Butternut Squash and Apple Soup (Printable)

Velvety soup blending sweet squash and tart apples for autumn comfort.

# What You’ll Need:

→ Vegetables & Fruit

01 - 1 medium butternut squash (about 2 pounds), peeled, seeded, and cubed
02 - 2 medium apples such as Granny Smith or Honeycrisp, peeled, cored, and chopped
03 - 1 medium onion, diced
04 - 2 cloves garlic, minced

→ Liquids

05 - 4 cups vegetable broth
06 - 1/2 cup apple cider or apple juice

→ Seasonings & Oils

07 - 2 tablespoons olive oil
08 - 1/2 teaspoon ground cinnamon
09 - 1/4 teaspoon ground nutmeg
10 - 1/2 teaspoon salt, or to taste
11 - 1/4 teaspoon black pepper

→ Optional Garnishes

12 - 1/4 cup heavy cream or coconut cream
13 - Toasted pumpkin seeds or fresh thyme

# Steps:

01 - Heat olive oil in a large pot over medium heat.
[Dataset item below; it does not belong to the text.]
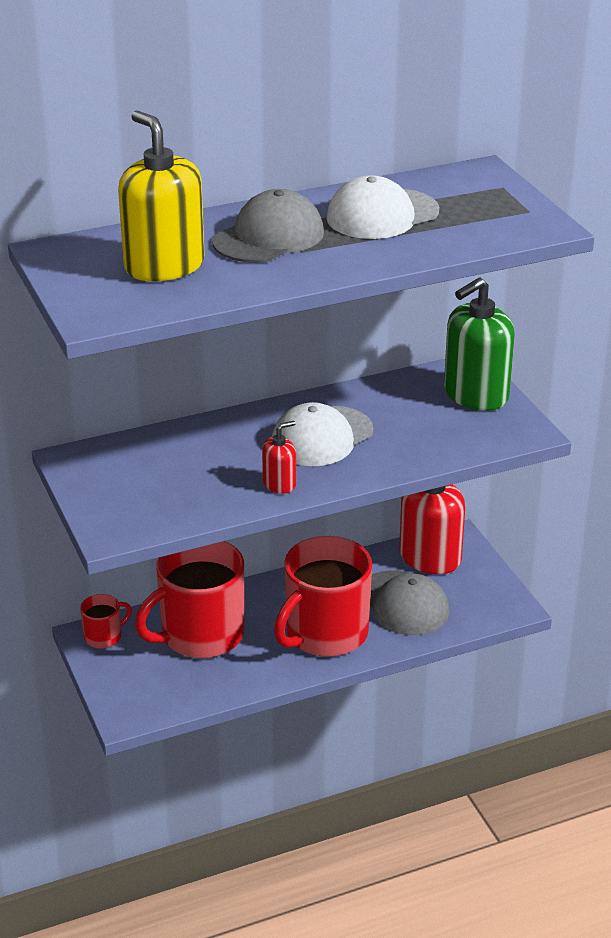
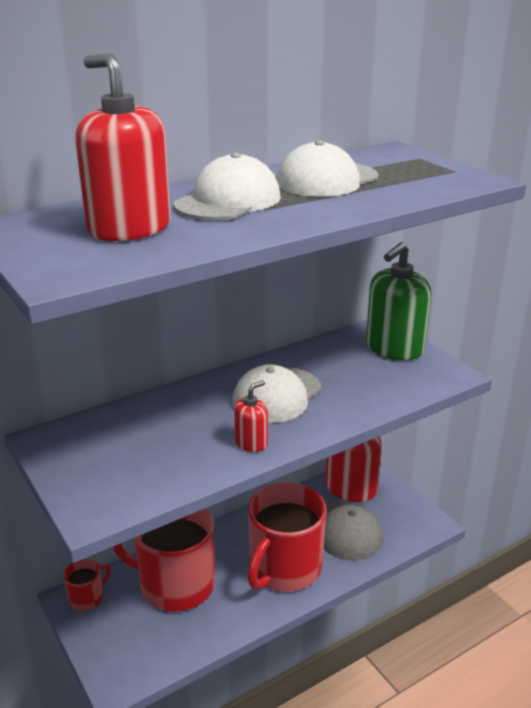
camera: 10 degrees left, 5 degrees down
(164, 266) = (129, 228): yellow soap dispenser -> red soap dispenser
(200, 635) = (175, 584): red mug -> red mug turned 60 degrees clockwise
(269, 237) = (228, 201): grey cap -> white cap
Add the diced onion and minced garlic, sautéing until translucent, approximately 3 minutes.
02 - Add the cubed butternut squash and chopped apples to the pot. Cook for an additional 5 minutes, stirring occasionally.
03 - Sprinkle in the ground cinnamon, nutmeg, salt, and black pepper. Stir thoroughly to coat the vegetables and apples evenly with seasonings.
04 - Pour in the vegetable broth and apple cider. Bring to a boil, then reduce heat, cover, and simmer for 25 to 30 minutes until the squash and apples are very tender.
05 - Remove from heat. Using an immersion blender, carefully blend the soup directly in the pot until smooth and creamy. Alternatively, transfer in batches to a countertop blender and purée until desired consistency is achieved.
06 - Taste the soup and adjust seasonings as needed with additional salt and pepper.
07 - Ladle into bowls and garnish with a swirl of cream and a sprinkle of toasted pumpkin seeds or fresh thyme if desired.

# Expert Advice:

01 -
  • It bridges the gap between savory dinner and cozy dessert spices in a way that feels totally natural.
  • The prep is surprisingly forgiving because everything ends up getting pulverized into a silky dream anyway.
02 -
  • If the soup feels too thick a splash more cider can thin it out while adding a lovely tang.
  • Always vent the blender lid if using a countertop version to avoid a literal soup explosion in your kitchen.
03 -
  • Roasting the squash before boiling it adds a charred smoky depth that takes the flavor to another level.
  • For a truly professional finish pass the blended soup through a fine mesh sieve to remove any tiny stray fibers.